Outros pontos da PEC

– Inclui os gastos com pessoal inativo e pensionistas no teto de despesa dos Legislativos municipais. Atualmente, esse teto inclui os subsídios dos vereadores, mas exclui gastos com inativos. A despesa não pode ultrapassar o somatório da receita tributária e das transferências constitucionais.

– Inclui os pensionistas entre as despesas com pessoal que não podem exceder os limites estabelecidos em lei complementar. Atualmente, a Constituição prevê apenas que a despesa com pessoal ativo e inativo da União, dos estados, do DF e dos municípios não pode ultrapassar esse limite, sem mencionar os pensionistas.

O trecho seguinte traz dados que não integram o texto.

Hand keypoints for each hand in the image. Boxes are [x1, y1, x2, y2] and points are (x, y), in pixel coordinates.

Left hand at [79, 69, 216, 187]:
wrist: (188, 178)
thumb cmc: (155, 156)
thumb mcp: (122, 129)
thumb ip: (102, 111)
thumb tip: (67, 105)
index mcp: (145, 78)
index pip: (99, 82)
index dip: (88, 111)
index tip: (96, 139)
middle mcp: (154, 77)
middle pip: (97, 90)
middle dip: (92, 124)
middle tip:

– Inclui no artigo constitucional que trata da administração pública a determinação de que órgãos e entidades façam, individual ou conjuntamente, uma avaliação das políticas públicas e divulguem os resultados.

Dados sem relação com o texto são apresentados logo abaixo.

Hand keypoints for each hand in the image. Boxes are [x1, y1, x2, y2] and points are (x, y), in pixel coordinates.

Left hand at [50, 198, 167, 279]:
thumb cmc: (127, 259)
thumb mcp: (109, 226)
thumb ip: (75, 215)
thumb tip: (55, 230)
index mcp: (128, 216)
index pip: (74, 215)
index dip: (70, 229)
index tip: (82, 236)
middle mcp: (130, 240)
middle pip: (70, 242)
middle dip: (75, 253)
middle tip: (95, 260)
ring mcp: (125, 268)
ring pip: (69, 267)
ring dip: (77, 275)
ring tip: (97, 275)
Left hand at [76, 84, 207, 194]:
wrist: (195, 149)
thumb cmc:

– Veda a transferência a fundos de recursos oriundos dos repasses feitos aos Poderes Legislativo e Judiciário, ao Ministério Público e à Defensoria Pública, os chamados repasses duodecimais. Se houver sobra de recursos, ela deve ser restituída ao caixa único do Tesouro do ente federativo ou será deduzida das próximas parcelas de repasse.

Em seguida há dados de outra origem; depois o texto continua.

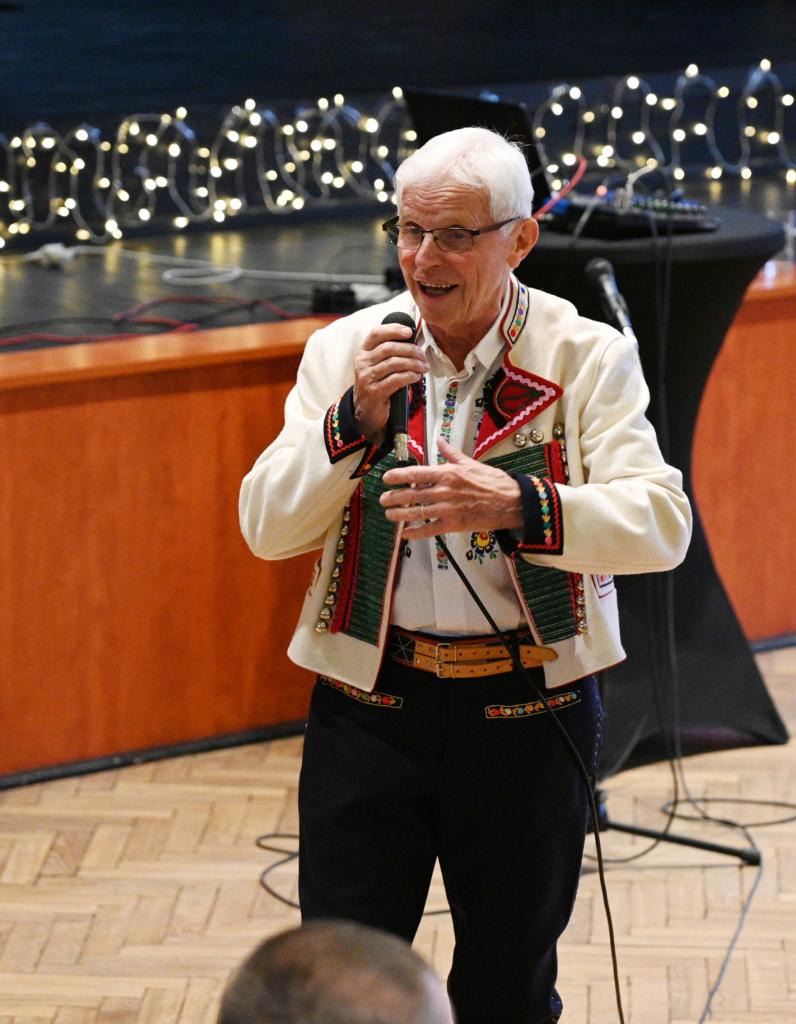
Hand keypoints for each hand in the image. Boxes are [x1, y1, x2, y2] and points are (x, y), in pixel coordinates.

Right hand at [353, 323, 427, 436]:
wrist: (365, 410)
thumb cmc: (375, 384)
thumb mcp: (377, 365)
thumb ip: (389, 353)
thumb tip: (413, 342)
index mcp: (363, 351)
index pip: (376, 333)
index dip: (393, 329)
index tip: (409, 332)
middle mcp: (362, 362)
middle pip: (389, 348)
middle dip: (410, 350)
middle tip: (422, 355)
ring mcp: (367, 377)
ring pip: (394, 363)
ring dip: (413, 364)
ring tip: (423, 367)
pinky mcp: (375, 391)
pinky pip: (396, 379)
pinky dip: (410, 376)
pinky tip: (417, 376)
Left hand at [380, 437, 522, 539]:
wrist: (511, 502)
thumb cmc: (493, 482)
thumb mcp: (471, 463)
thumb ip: (451, 453)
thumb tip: (440, 441)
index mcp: (448, 473)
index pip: (415, 473)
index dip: (397, 476)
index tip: (386, 478)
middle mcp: (444, 491)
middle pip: (411, 494)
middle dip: (393, 497)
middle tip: (383, 499)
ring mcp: (448, 509)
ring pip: (416, 512)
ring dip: (399, 515)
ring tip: (389, 515)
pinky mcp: (454, 524)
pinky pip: (429, 529)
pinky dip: (415, 533)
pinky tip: (406, 533)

– Inclui na lei a previsão de uma lei complementar para regulamentar a sustentabilidade da dívida pública. Essa lei deverá especificar indicadores de apuração; níveis de compatibilidade dos resultados fiscais com a trajetória da dívida; trajetória de convergência do montante da dívida com os limites definidos em legislação; medidas de ajuste, suspensões e vedações; e planejamento de alienação de ativos com vistas à redução do montante da dívida. A lei poderá autorizar ações de ajuste fiscal em caso de crise nas contas públicas. União, estados, Distrito Federal e municípios também deverão conduzir suas políticas fiscais de forma a manter a dívida pública em níveis que assegurem sua sustentabilidade, conforme a ser estabelecido pela lei complementar.

– Modifica o texto constitucional que trata da Lei de Diretrizes Orçamentárias (LDO) para determinar que cabe a LDO estabelecer as diretrizes de política fiscal e respectivas metas, em consonância com trajetória sustentável da dívida pública. Inclui um parágrafo para determinar que as leis de que trata o artigo 165 da Constituição (Plano Plurinual, LDO e Lei Orçamentária Anual) devem observar os resultados do monitoramento e da avaliação das políticas públicas.

– Estende de 2024 para 2029 o prazo para que estados e municípios paguem seus precatórios.

Tramitação

Houve acordo no Senado e na Câmara para que o rito de votação e tramitação da PEC fosse acelerado, o que permitiu que fosse votada em dois dias pelos senadores e em três dias pelos deputados.

Após análise, a consultoria do Congresso Nacional recomendou a promulgação da PEC sem necessidade de retorno ao Senado, uma vez que o texto sofreu apenas supressão e não inclusão de novos itens.

* Com informações do ANDES-DN, das Agências Câmara, Senado e Reuters.